Die Erde ist ein blauer Planet: Fast drei Viertel sind wasserbedeckt. Unter den zahlreichen Tieren der Weltmeere gehören die Wale sicher zu den faszinierendsten – der linke Innenhof des Schlosses ist überwiegend ihnen gewidmet, auch wenn er mit Weißem Hai und Leistenkrokodil zahlreiche weitere Highlights aufweist.

Überwältigend ist schon die schiere Größe mancher Walarten. Der im Museum „schwimmende“ Seiwal misst 13 m! Der große Bartenwal wird begleitet von einem wenig kleineren fossilen nahen Verwandten.

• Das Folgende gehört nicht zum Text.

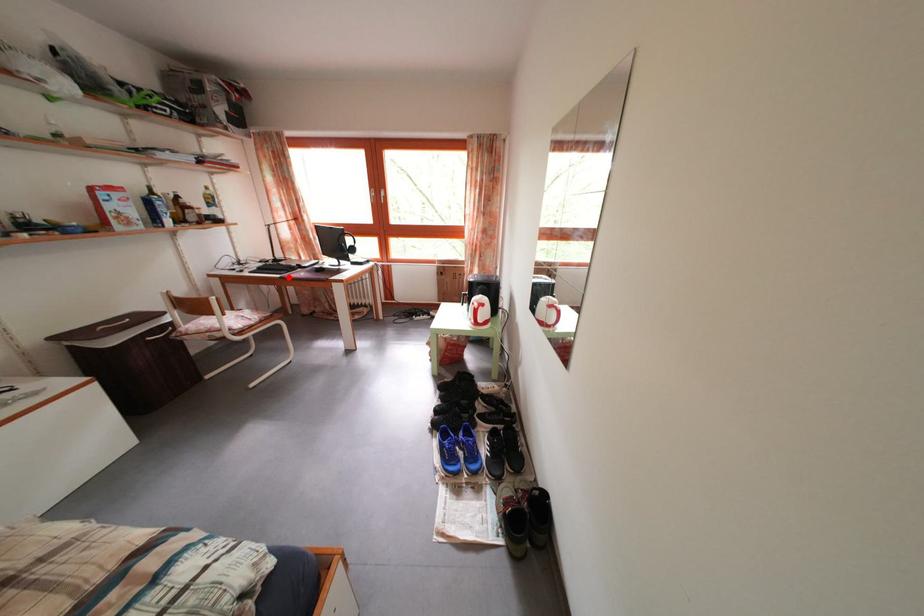
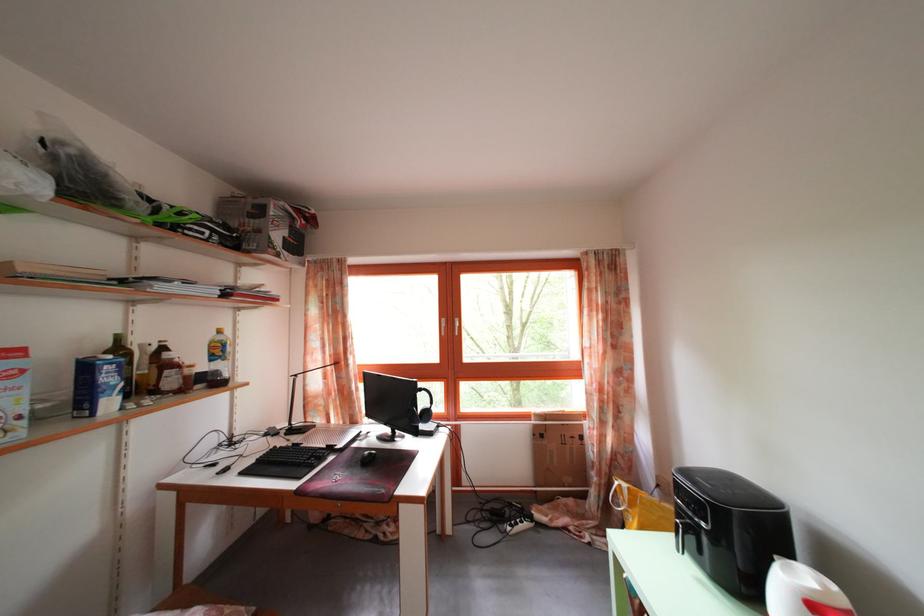
Locate, in the second image, the point that corresponds to the highlighted location in the first image.

(307, 472)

Als Säugetiere im Fischgewand zeigen Wale viele Besonderheiten: Ihre Arme sind zu Flossen umgebaut, Becken und Beine bis auf winzige Reste zurückgebildet. Den Hauptantrieb leistet die große, quer stehende Schwanzflosse (Fluke). Ganz ähnliche Problemlösungen hat die Evolution auch für Seekühe „entwickelt“, die zweite Säuger-Ordnung, die ausschließlich im Wasser lebt. 

Robben und Seeotter, ebenfalls hervorragende Schwimmer, sieht man dagegen ihre Säugetier-Natur noch deutlich an. Sie haben ein Fell und vier Beine – ein Kompromiss zwischen dem Leben im Wasser und dem Zwang zum Landaufenthalt wenigstens während der Fortpflanzungszeit.